## DATA
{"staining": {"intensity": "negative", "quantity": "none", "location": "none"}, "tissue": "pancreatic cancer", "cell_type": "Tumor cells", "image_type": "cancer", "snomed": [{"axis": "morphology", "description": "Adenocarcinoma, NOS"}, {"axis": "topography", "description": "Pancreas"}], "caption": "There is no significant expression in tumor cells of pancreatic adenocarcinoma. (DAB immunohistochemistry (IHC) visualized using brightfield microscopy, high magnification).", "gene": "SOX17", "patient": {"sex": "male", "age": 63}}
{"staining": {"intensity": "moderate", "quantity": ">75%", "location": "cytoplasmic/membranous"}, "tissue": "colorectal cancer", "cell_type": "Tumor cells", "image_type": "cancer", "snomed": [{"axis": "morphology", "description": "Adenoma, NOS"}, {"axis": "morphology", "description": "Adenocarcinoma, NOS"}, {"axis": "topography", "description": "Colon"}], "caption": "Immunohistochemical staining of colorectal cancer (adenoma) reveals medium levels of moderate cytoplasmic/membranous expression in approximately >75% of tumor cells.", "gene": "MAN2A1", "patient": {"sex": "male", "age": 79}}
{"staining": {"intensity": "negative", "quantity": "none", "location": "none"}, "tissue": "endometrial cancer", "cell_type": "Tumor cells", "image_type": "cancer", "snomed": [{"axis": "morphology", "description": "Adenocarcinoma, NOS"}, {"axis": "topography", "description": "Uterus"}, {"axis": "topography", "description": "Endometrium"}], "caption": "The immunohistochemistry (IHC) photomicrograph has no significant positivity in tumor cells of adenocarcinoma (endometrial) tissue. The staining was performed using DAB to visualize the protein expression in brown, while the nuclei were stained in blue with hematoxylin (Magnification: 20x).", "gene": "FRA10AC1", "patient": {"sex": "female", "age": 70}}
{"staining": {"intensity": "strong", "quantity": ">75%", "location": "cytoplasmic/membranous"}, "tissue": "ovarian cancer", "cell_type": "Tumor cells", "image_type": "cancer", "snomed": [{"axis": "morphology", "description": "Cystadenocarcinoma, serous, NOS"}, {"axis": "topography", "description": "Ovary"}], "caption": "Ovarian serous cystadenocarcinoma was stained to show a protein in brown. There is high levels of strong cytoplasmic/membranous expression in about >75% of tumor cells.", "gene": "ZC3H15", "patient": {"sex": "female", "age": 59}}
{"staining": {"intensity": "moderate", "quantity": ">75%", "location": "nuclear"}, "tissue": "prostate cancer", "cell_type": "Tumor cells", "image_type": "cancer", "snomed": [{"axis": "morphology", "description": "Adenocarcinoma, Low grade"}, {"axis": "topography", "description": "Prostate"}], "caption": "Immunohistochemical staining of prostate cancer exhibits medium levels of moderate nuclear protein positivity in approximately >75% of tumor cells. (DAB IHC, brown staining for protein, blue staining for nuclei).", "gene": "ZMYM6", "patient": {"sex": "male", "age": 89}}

## THE TASK
Each line of the material should be repeated exactly as it reads.

## RESPONSE TO THIS TASK
{"staining": {"intensity": "negative", "quantity": "none", "location": "none"}, "tissue": "pancreatic cancer", "cell_type": "Tumor cells", "image_type": "cancer", "snomed": [{"axis": "morphology", "description": "Adenocarcinoma, NOS"}, {"axis": "topography", "description": "Pancreas"}], "caption": "There is no significant expression in tumor cells of pancreatic adenocarcinoma. (DAB immunohistochemistry (IHC) visualized using brightfield microscopy, high magnification).", "gene": "SOX17", "patient": {"sex": "male", "age": 63}}
{"staining": {"intensity": "moderate", "quantity": ">75%", "location": "cytoplasmic/membranous"}, "tissue": "colorectal cancer", "cell_type": "Tumor cells", "image_type": "cancer", "snomed": [{"axis": "morphology", "description": "Adenoma, NOS"}, {"axis": "morphology", "description": "Adenocarcinoma, NOS"}, {"axis": "topography", "description": "Colon"}], "caption": "Immunohistochemical staining of colorectal cancer (adenoma) reveals medium levels of moderate cytoplasmic/membranous expression in approximately >75% of tumor cells.", "gene": "MAN2A1", "patient": {"sex": "male", "age": 79}}
{"staining": {"intensity": "negative", "quantity": "none", "location": "none"}, "tissue": "endometrial cancer", "cell_type": "Tumor cells", "image_type": "cancer", "snomed": [{"axis": "morphology", "description": "Adenocarcinoma, NOS"}, {"axis": "topography", "description": "Uterus"}, {"axis": "topography", "description": "Endometrium"}], "caption": "The immunohistochemistry (IHC) photomicrograph has no significant positivity in tumor cells of adenocarcinoma (endometrial) tissue. The staining was performed using DAB to visualize the protein expression in brown, while the nuclei were stained in blue with hematoxylin (Magnification: 20x).", "gene": "FRA10AC1", "patient": {"sex": "female", "age": 70}}
{"staining": {"intensity": "strong", "quantity": ">75%", "location": "cytoplasmic/membranous"}, "tissue": "ovarian cancer", "cell_type": "Tumor cells", "image_type": "cancer", "snomed": [{"axis": "morphology", "description": "Cystadenocarcinoma, serous, NOS"}, {"axis": "topography", "description": "Ovary"}], "caption": "Ovarian serous cystadenocarcinoma was stained to show a protein in brown. There is high levels of strong cytoplasmic/membranous expression in about >75% of tumor cells.", "gene": "ZC3H15", "patient": {"sex": "female", "age": 59}}
{"staining": {"intensity": "moderate", "quantity": ">75%", "location": "nuclear"}, "tissue": "prostate cancer", "cell_type": "Tumor cells", "image_type": "cancer", "snomed": [{"axis": "morphology", "description": "Adenocarcinoma, Low grade"}, {"axis": "topography", "description": "Prostate"}], "caption": "Immunohistochemical staining of prostate cancer exhibits medium levels of moderate nuclear protein positivity in approximately >75% of tumor cells. (DAB IHC, brown staining for protein, blue staining for nuclei).", "gene": "ZMYM6", "patient": {"sex": "male", "age": 89}}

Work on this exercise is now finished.